Did that make sense?


(Steffen Siering) #4

Interesting. I wasn't aware about the ACKing being restricted to the sending side only, but I guess I rather receive at-least one than missing the data.

ACK serves multiple purposes: (1) heartbeat signal (2) partial ACK so only subset is resend in case of failure 3) signal a batch of events being fully processed. The points (1) and (2) are optional. E.g. you can send a ACK 0 as heartbeat signal only or ACK n whenever you want to signal progress. Point (3) is required. It's up to the client to make use of (2), but beats try to do so, in order to reduce amount of events to be send in case of errors (e.g. network failure in middle of processing). That is, the input MUST guarantee and event to be processed when returning a partial ACK, as partial ACKed events MUST NOT be resend. While Nifi + your implementation seems to follow these protocol requirements, it's a good thing to be aware of it.

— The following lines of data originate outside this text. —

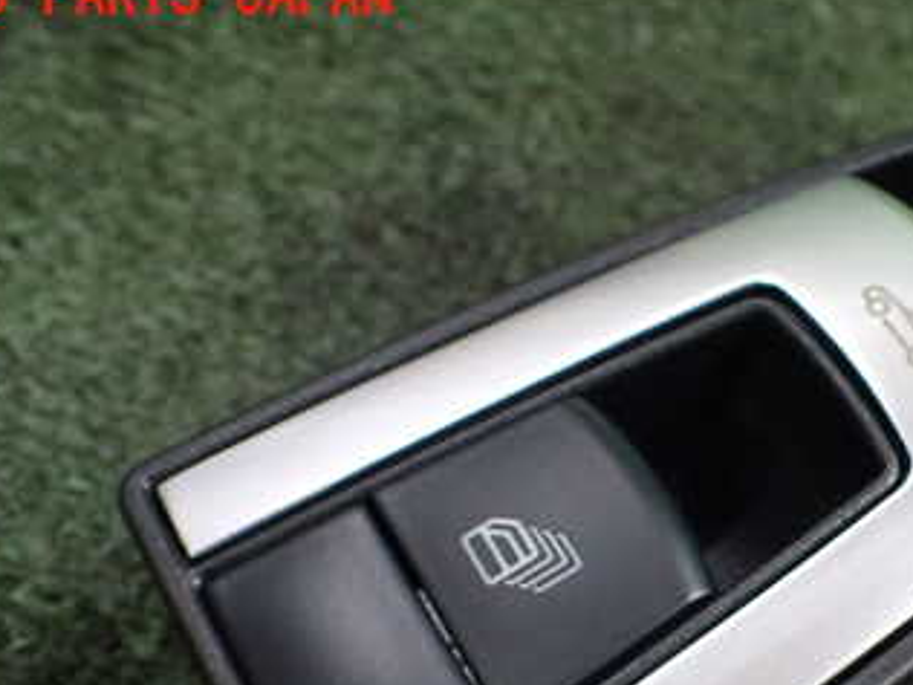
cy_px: 610
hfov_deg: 32.8
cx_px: 734
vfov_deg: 24.9
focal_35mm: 57
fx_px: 1503
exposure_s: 1/100
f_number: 2.3
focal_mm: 5.4
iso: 800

for example See go-lang based implementation, or logstash-input-beats java implementation).

The function of the heartbeat signal is to guarantee we do not start overloading an unresponsive systems (which has been a problem in logstash-forwarder, getting caught in a timeout-resend-overload-sink-even-more-timeout-again-cycle). But the heartbeat is 'optional' and older ruby based logstash implementations don't support the time-based heartbeat signal either (one of the reasons for the java - netty based - rewrite).
NiFi storing persistent events in flow-files, should give you a pretty large queue so to say, but the queue is not infinite.

While the heartbeat is optional I'd recommend to have it enabled, as this might save resources (in beats, plus network as well as disk) in the case of the input queue growing too large, as in the end queues will always be limited by availability of physical resources.

For the beat itself it doesn't make a big difference though. With or without the heartbeat signal, in case of failure the beat will have to deal with back-pressure (beat itself is decoupled from output by internal event publisher queue). Some beats do by dropping events and other beats will block on back-pressure. The heartbeat signal is only useful to signal back-pressure occurring in a healthy sub-system (no need to trigger failure recovery).


(system) #5

This topic was automatically closed after 21 days. New replies are no longer allowed.